Les données publiées par le Comité national économique et financier (CNEF) montrent qu’à fin mars 2026, les recettes générées par les exportations de cacao, de café, de coton, de caoutchouc et de banane ont baissé d’environ 30 % par rapport au premier trimestre 2025. Cette évolution traduit l’impact direct des fluctuations des prix internationaux sur les performances du commerce extérieur camerounais.
Le cacao concentre la plus forte baisse
Premier produit agricole d’exportation du Cameroun, le cacao enregistre la plus importante contraction des recettes. À la fin du premier trimestre 2026, les revenus issus de ses exportations s’établissent à 199,3 milliards de FCFA, contre un niveau nettement supérieur un an plus tôt, soit une baisse de 37,7 %, selon les chiffres du CNEF.
Cette évolution intervient pourtant après une campagne 2024-2025 historique, marquée par une production de 309 518 tonnes de cacao, un volume jamais atteint auparavant. Les données montrent ainsi que l’augmentation de la production n’a pas suffi à compenser le repli des prix observé sur les marchés internationaux.
Le CNEF explique cette situation par la correction des cours mondiaux du cacao, après les niveaux exceptionnellement élevés enregistrés en 2024 et au début de 2025, ainsi que par une demande internationale moins dynamique.
Les autres cultures de rente suivent la même tendance
Le cacao n’est pas le seul produit concerné. Les recettes issues des exportations de café, de coton, de caoutchouc naturel et de banane se sont également contractées au cours des trois premiers mois de l’année.

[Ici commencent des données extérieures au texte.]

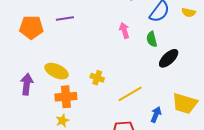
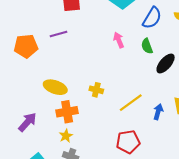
purple arrow: (27, 84) -> (27, 122), moved, turned 40
blue arrow: (156, 115) -> (158, 112), moved

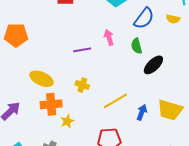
purple line: (58, 34) -> (82, 50), moved
yellow star: (66, 136) -> (67, 121), moved

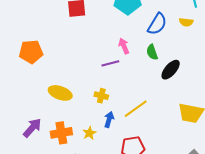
purple line: (82, 50) -> (110, 63), moved
orange cross: (51, 104) -> (61, 133), moved
blue arrow: (142, 112) -> (109, 119), moved

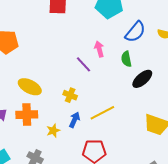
purple line: (110, 63) -> (84, 64), turned 54
orange cross: (61, 133) -> (27, 115), moved

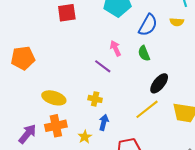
black ellipse: (142, 79) -> (159, 83), moved
yellow line: (102, 113) -> (147, 109), moved

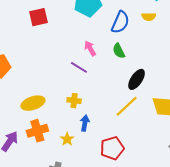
yellow ellipse: (54, 98) -> (33, 103), turned -30

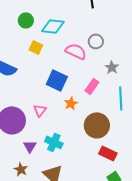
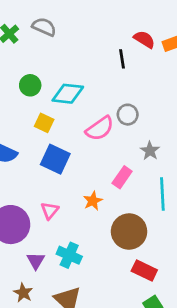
pink semicircle: (76, 51) -> (100, 128), turned 120
blue square: (57, 80) -> (55, 159), moved

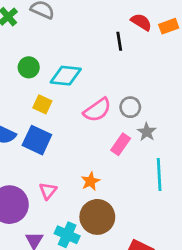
gray circle: (128, 115) -> (130, 107), moved
blue square: (55, 159) -> (37, 140), moved
pink rectangle: (122, 177) -> (121, 144), moved
brown circle: (129, 231) -> (97, 217), moved

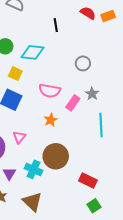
black line: (119, 41) -> (56, 25), moved
gray circle: (130, 107) -> (83, 63), moved
pink semicircle: (97, 110) -> (50, 91), moved, turned 45
orange star: (90, 181) -> (51, 120), moved

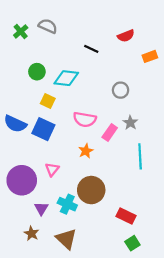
red semicircle: (88, 13) -> (126, 36), turned 126
orange rectangle: (108, 16) -> (150, 56), moved
black line: (56, 25) -> (91, 49), turned -56

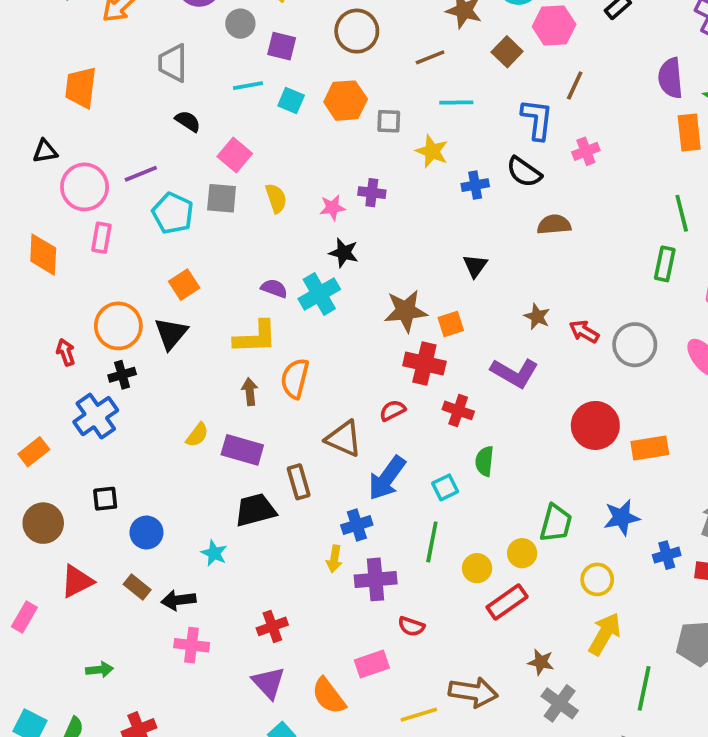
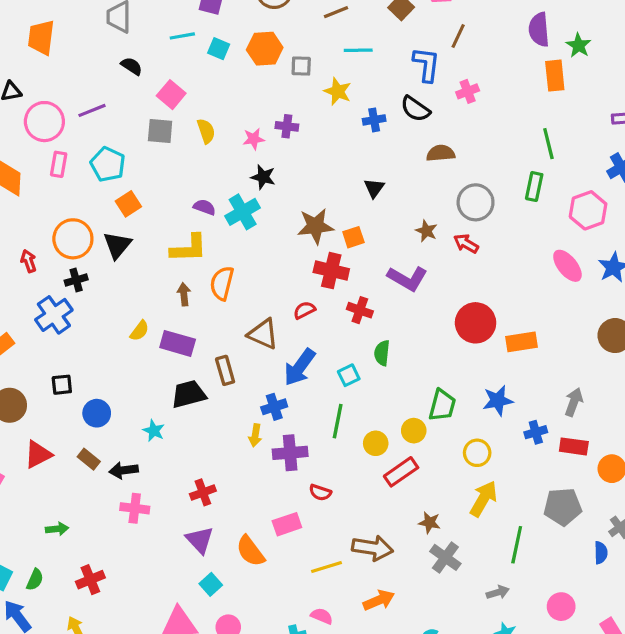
cyan pentagon: (173, 213) -> (108, 164), moved
gray circle: (635, 345) -> (476, 202), moved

Bien que les performances détaillées de chaque filière n’aient pas été rendues publiques, le CNEF souligne que l’ensemble de ces produits a subi les effets conjugués du recul des prix internationaux et du ralentissement des achats sur plusieurs marchés d’exportation. Ces filières occupent une place importante dans les revenus des producteurs, des entreprises exportatrices et dans les recettes en devises du pays.

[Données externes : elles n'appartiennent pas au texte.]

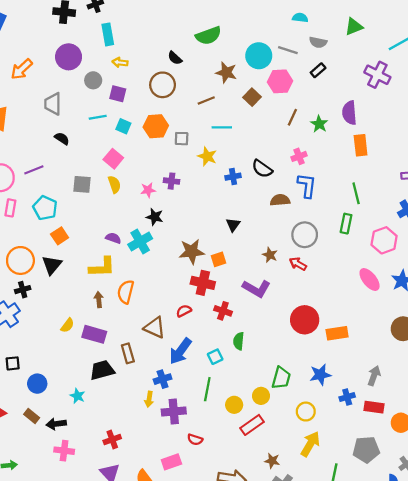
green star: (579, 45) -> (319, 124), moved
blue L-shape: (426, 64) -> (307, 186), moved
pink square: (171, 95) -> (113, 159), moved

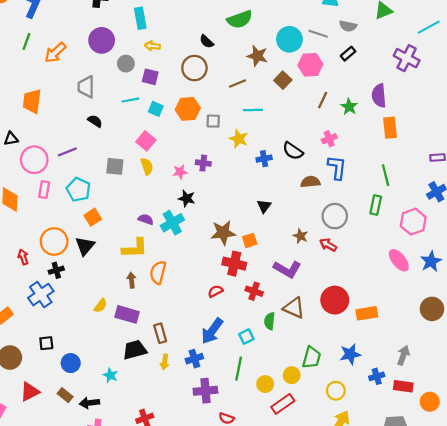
brown triangle: (155, 328) -> (294, 308), moved
yellow arrow: (149, 399) -> (165, 362), moved

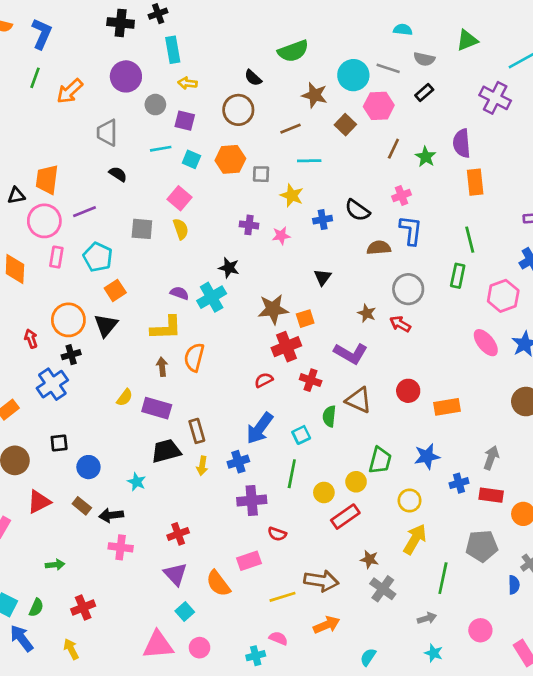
orange trapezoid: (32, 101) -> (47, 179), moved
pink star: (180, 172) -> (281, 236), moved
red cross: (234, 264) -> (286, 347), turned -35
red circle: (335, 300) -> (408, 391), size x0.7

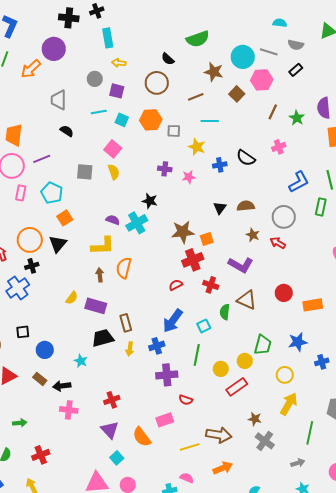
purple circle: (126, 76) -> (54, 49), moved
blue L-shape: (411, 230) -> (299, 182), moved, turned 55
brown semicircle: (379, 248) -> (246, 206), moved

Une baisse qui pèse sur les recettes extérieures
Les produits agricoles d’exportation représentent un levier important pour l’économie camerounaise. Les revenus qu’ils génèrent contribuent à l’approvisionnement du pays en devises, au financement des échanges extérieurs et à l’activité de nombreuses entreprises intervenant dans les chaînes de production, de transformation et de commercialisation.

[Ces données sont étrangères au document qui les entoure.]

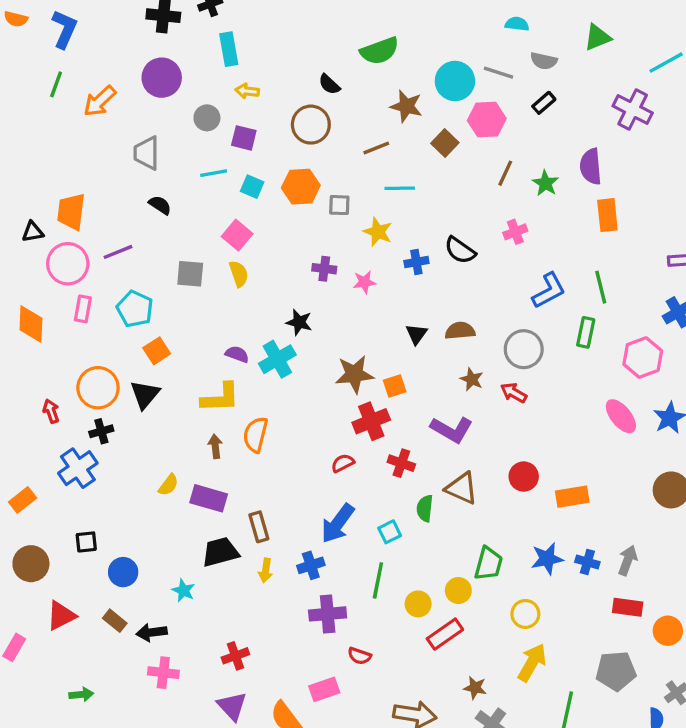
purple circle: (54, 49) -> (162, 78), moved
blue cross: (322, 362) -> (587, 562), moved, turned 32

Le recul observé au premier trimestre 2026 illustre la forte dépendance des recettes d’exportation aux fluctuations des marchés internationaux. Même lorsque les volumes produits progressent, une baisse des cours mondiaux peut réduire significativement la valeur des exportations.
Cette évolution intervient dans un environnement international marqué par un ralentissement de la demande sur plusieurs marchés consommateurs de matières premières agricoles, ce qui exerce une pression supplémentaire sur les pays exportateurs.
Les chiffres publiés par le Comité national économique et financier confirment un début d’année difficile pour les principales filières agricoles camerounaises. Avec une baisse d’environ 30 % des recettes d’exportation en seulement trois mois et un recul de 37,7 % pour le seul cacao, les performances du premier trimestre 2026 rappellent que les revenus du secteur restent étroitement liés aux évolutions des marchés internationaux. Malgré une production record de cacao de 309 518 tonnes, la correction des prix mondiaux a suffi à réduire la valeur des exportations, mettant en évidence les défis auxquels reste confrontée l’économie camerounaise dans la valorisation de ses produits agricoles.